Par ces deux exemples, on devine la complexité, la démesure créative et la diversité de ce cinéma. On le sent multiple, on ne parle plus de cinéma indien mais des cinémas de l’Inde, régionaux, tournés le plus souvent dans des langues locales. Il existe en effet au moins six grands centres de production en Inde.
Thread by Leonard Lilium (India – 2009)
La sélection clermontoise a tenu compte de toutes ces données historiques, culturelles et géographiques. En montrant des films réalisés dans les écoles (le National Film and Television Institute de Pune, le Satyajit Ray Film Institute de Calcutta, la L.V. Prasad Film Academy et le MGR Film Institute de Chennai…), mais aussi des productions indépendantes, on remarquera la diversité des thématiques : la ville, la campagne, les communautés autochtones et religieuses, la prostitution, le théâtre traditionnel, la tradition, la frontière, la pauvreté… Un monde en pleine mutation, en recherche de valeurs passées ou à venir.

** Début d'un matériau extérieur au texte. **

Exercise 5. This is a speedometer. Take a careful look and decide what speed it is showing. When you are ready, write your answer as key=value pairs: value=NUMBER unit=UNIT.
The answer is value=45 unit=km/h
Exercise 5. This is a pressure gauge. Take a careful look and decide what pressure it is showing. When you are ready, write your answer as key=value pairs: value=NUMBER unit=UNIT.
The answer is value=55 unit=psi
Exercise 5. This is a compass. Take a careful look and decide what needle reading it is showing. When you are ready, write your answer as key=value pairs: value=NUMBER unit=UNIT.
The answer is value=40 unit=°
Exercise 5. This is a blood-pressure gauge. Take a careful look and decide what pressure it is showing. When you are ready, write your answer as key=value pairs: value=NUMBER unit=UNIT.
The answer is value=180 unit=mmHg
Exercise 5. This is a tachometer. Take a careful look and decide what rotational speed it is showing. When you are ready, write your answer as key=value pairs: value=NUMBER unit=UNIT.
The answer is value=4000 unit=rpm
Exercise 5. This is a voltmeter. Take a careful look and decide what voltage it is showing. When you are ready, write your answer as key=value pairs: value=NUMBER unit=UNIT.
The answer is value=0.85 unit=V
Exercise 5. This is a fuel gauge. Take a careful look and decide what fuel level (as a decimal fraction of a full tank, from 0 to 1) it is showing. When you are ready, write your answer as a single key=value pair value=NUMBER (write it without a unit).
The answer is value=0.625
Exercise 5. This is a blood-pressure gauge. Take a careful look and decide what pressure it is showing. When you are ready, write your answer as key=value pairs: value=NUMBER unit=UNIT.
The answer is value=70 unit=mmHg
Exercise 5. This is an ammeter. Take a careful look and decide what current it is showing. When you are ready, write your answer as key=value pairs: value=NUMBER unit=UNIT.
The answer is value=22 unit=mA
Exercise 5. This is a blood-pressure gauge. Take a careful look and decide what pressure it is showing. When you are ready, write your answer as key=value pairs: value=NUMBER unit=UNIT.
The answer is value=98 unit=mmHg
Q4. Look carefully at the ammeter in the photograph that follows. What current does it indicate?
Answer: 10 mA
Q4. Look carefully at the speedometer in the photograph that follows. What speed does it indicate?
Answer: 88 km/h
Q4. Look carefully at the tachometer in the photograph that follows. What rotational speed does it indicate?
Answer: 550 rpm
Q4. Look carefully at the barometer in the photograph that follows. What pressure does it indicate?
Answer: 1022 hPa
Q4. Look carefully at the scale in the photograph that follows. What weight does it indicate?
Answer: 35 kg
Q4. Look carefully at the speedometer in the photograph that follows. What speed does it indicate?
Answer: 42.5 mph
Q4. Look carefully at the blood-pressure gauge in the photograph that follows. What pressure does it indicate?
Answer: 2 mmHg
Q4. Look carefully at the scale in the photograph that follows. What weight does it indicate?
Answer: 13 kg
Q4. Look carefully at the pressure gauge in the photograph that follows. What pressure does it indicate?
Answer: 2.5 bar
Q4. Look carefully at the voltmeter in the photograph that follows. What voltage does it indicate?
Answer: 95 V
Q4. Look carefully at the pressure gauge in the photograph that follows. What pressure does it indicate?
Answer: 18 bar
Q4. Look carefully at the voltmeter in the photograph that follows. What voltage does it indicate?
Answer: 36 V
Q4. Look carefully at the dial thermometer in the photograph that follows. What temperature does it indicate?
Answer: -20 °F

Cette sélection permettra de découvrir des réalisateurs qui font déjà le cinéma indien actuel comme par exemple Umesh Kulkarni**, peut-être le plus connu, mais aussi comme Geetu Mohan Das, Shilpa Munikempanna, Samimitra Das, Torsha Banerjee…
Ces courts métrages vous emmèneront quelquefois dans des imaginaires complexes, très mal connus de ce côté-ci de la planète. Vos références seront peut-être bousculées. Alors laissez au vestiaire vos schémas de compréhension, lâchez prise, laissez-vous embarquer dans ce voyage tout au long de ces courts… Le résultat ne sera pas peut-être instantané, mais tant d’émotions et d’univers vous laisseront, nous l’espérons, des traces subtiles et pérennes quant à la compréhension du monde et de l’autre. Subh yātrā (Bon voyage en hindi).
* Le Mahābhārata est une épopée sanskrite de la mythologie hindoue.
** Membre du jury international Clermont-Ferrand 2013. Un hommage lui sera rendu avec un programme de ses courts métrages. Son 3e long métrage Deool vient de remporter les prix du meilleur long métrage de fiction, du meilleur acteur et des meilleurs dialogues lors du 59e National Film Awards.